If that doesn't do well enough, I'll follow up with the microphone that
requires a separate interface. This gives me a little more time to investigate
those details and to talk myself into the $200 or so.

Thanks again, so much. I knew there must be good choices out there, but wading
in with zero knowledge felt kind of overwhelming, especially on top of the
stress of the circumstances.

Years ago, people would tell me I should do voice acting (voice-overs --
whatever the right term is). (I never really heard that, in my own voice.) Who
knows, maybe I'm inadvertently on the cusp of my new career.

------
pasbesoin
I realize this may be a bit OT for HN. My karma here's generally decent, and
on a personal level I could really use the help.

Also, this and some other experiences with noise have me thinking again about
learning to design products and services that help people document
unreasonable noise and get it addressed. Whether a malfunctioning appliance or
piece of equipment, or the neighbour kids with the booming subwoofer. Timing,
localization, and calibrated measurement of intensity.

\--

It's actually been a series of noises that have changed after each of the two
attempts at repair. I have an older analog tape cassette recorder whose built-
in microphone captured the first sound fairly well.

The built-in microphone of an old iAudio MP3 player with a record function
didn't capture that sound well, but it did capture the lower sound made after
the first repair.

Between the two devices, I assumed one would capture the "in between" sound
that followed the second repair. However, both built-in microphones seem to be
"dead" in that frequency range.

I borrowed a Sony "stick" digital voice recorder when the first repair
produced the second noise profile, but it did not seem to register this at
all. I don't have the manual for it, but I've played with / guessed at its
settings, and it is now picking up the third noise following the second repair
to some extent, but not too well. It does have a microphone in mini-jack.

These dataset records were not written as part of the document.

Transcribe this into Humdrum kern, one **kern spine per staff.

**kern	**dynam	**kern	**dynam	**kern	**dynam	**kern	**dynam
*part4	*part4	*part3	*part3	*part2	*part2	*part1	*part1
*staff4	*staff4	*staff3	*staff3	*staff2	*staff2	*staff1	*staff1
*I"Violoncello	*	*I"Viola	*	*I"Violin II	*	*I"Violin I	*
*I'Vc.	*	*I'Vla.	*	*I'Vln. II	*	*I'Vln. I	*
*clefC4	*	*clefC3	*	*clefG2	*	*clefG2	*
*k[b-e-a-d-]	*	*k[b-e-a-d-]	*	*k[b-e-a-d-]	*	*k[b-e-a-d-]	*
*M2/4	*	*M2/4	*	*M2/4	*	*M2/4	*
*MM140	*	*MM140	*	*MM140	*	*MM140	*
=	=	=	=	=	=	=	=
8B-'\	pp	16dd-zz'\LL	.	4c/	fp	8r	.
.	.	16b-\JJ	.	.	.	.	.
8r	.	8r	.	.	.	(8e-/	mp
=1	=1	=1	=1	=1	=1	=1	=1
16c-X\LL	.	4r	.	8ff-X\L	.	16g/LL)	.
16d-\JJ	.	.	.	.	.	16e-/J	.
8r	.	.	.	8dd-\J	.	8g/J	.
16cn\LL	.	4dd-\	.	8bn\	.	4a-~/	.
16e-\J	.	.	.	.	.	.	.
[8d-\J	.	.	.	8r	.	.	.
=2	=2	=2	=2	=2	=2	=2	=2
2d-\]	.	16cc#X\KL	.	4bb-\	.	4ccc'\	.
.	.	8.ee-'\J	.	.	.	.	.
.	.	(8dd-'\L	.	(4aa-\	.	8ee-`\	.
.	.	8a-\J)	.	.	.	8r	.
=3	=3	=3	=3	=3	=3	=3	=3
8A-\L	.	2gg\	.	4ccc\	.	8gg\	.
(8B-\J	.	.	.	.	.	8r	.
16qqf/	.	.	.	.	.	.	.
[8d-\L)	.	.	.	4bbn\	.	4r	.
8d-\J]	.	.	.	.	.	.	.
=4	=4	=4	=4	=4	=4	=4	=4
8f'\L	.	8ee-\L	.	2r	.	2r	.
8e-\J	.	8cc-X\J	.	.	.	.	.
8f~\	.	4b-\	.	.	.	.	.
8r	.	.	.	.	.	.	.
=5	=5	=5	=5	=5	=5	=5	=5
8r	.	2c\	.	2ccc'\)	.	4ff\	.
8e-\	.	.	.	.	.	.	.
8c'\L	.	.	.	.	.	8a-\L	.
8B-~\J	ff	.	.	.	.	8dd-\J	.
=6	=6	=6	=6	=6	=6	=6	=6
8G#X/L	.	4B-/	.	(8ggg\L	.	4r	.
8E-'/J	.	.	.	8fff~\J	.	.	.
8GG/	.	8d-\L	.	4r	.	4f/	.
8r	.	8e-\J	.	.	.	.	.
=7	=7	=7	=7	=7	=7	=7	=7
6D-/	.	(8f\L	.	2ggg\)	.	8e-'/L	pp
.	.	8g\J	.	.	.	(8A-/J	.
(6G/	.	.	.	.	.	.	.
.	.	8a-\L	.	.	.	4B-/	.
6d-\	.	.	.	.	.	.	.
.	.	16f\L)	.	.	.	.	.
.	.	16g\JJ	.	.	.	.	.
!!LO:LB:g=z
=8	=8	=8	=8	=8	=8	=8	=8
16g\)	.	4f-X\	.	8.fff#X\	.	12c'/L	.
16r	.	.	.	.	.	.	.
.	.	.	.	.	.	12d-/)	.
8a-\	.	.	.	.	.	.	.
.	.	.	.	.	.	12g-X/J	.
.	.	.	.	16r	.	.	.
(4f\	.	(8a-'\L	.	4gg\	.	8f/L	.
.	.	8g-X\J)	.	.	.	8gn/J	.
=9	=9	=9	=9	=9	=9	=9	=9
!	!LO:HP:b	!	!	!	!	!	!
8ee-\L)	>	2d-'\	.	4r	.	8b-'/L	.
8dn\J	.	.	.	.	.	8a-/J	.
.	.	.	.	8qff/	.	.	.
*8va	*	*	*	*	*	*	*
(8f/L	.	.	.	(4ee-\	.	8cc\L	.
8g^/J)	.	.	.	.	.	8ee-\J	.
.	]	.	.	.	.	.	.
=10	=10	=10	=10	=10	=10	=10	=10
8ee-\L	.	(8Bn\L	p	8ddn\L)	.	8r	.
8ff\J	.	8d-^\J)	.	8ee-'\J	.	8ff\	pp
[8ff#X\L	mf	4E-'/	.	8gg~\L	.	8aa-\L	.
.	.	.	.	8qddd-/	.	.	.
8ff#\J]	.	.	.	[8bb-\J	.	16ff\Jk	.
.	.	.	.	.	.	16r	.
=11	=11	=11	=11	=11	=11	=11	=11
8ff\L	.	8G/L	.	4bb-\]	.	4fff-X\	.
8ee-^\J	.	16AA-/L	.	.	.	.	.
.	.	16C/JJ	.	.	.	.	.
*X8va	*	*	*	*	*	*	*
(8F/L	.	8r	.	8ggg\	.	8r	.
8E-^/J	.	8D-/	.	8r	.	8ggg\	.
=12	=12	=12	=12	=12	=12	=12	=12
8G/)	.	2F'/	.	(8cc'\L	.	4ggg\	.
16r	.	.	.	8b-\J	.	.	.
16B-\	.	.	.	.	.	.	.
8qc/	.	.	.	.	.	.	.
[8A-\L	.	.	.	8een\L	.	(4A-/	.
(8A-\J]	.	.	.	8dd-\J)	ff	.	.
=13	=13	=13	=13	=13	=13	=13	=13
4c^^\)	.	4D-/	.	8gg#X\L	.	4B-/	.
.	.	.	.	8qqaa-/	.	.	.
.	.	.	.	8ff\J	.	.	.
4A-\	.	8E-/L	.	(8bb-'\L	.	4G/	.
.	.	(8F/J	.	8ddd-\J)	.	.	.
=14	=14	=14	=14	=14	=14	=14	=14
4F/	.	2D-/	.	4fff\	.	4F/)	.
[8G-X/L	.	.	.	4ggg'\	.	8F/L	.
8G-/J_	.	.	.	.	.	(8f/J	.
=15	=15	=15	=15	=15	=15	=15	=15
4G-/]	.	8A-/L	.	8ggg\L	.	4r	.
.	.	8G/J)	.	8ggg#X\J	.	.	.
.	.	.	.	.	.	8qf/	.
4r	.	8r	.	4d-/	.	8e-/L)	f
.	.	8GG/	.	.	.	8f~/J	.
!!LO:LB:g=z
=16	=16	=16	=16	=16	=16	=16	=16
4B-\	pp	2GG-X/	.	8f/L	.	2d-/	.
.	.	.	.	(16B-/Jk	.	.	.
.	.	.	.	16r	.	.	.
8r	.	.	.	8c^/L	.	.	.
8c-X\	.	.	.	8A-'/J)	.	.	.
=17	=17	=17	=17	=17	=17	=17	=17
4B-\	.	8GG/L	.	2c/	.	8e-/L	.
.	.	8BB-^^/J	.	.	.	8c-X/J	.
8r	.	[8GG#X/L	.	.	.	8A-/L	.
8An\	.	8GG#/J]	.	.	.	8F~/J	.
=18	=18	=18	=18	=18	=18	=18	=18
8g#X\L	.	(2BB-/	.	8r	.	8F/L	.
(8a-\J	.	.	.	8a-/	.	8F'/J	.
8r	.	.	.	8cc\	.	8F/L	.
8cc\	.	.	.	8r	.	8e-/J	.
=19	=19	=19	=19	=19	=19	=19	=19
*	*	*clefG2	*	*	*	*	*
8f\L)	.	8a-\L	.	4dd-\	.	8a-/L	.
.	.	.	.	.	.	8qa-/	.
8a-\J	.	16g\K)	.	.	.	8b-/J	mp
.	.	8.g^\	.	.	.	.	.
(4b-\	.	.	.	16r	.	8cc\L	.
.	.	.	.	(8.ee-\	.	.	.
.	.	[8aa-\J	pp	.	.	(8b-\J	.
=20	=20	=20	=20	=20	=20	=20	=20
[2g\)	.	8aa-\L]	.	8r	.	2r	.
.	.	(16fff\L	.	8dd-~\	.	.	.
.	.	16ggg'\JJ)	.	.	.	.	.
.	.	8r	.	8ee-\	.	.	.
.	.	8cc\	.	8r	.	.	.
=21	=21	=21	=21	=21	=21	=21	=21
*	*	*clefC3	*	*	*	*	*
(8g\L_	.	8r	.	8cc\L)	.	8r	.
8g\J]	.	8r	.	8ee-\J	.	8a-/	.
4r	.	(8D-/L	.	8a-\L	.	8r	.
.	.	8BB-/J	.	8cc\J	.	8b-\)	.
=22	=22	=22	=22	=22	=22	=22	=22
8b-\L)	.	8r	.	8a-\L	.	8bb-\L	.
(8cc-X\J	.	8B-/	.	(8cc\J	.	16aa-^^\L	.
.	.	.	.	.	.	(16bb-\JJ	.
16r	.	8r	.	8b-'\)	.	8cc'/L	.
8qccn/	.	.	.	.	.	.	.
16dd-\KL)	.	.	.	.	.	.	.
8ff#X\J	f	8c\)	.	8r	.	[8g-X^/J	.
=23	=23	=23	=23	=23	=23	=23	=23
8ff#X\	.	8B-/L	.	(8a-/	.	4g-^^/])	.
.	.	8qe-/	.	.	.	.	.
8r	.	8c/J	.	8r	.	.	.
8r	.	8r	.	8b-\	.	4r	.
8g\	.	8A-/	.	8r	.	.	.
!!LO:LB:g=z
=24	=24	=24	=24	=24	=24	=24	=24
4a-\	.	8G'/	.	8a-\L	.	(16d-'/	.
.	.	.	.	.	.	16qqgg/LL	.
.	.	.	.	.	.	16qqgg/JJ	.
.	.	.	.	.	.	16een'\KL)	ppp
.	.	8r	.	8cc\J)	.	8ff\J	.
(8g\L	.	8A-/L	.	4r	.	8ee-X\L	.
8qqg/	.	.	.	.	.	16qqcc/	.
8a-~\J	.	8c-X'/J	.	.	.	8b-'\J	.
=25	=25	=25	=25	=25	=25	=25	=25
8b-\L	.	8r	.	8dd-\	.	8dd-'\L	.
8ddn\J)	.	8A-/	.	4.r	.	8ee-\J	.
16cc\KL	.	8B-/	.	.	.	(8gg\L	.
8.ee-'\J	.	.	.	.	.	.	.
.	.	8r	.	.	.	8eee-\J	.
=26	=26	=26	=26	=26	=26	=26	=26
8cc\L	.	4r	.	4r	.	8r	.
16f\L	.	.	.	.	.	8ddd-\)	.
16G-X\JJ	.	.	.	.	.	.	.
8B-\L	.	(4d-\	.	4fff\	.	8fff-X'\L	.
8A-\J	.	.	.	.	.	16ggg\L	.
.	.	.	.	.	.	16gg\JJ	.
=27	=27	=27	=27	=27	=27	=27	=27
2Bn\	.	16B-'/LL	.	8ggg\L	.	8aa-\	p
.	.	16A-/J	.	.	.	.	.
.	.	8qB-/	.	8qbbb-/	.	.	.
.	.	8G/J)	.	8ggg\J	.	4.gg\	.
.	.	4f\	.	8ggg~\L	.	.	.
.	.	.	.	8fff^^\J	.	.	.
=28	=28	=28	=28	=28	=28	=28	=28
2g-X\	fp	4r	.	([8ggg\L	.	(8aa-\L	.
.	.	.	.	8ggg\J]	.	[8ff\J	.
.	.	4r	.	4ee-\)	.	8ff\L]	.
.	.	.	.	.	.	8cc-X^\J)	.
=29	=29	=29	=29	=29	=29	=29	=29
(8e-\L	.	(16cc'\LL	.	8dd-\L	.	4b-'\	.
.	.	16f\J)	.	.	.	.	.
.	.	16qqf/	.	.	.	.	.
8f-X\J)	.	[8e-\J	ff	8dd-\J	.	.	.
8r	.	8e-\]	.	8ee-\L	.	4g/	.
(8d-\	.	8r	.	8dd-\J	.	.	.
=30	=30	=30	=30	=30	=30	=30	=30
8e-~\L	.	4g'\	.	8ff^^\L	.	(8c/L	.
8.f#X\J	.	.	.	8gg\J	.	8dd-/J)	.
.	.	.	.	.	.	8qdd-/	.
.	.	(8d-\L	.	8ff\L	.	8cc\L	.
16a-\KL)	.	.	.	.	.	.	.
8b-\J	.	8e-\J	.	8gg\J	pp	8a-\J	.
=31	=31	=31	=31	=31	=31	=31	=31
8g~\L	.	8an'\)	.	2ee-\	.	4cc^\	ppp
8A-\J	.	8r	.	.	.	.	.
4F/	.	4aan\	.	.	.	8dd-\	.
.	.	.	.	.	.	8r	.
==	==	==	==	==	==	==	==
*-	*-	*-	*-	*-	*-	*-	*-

P.S. While I've learned that more minor noise with this unit hints at the real
trouble to come, I'm not what is just a minor background noise. I'm speaking
of "wake you in the middle of the night", give you headaches at your home
office work desk types of noise. Unfortunately, since particularly the more
recent noises are intermittent, I can't count on them manifesting for the very
limited time a service technician may be on-site.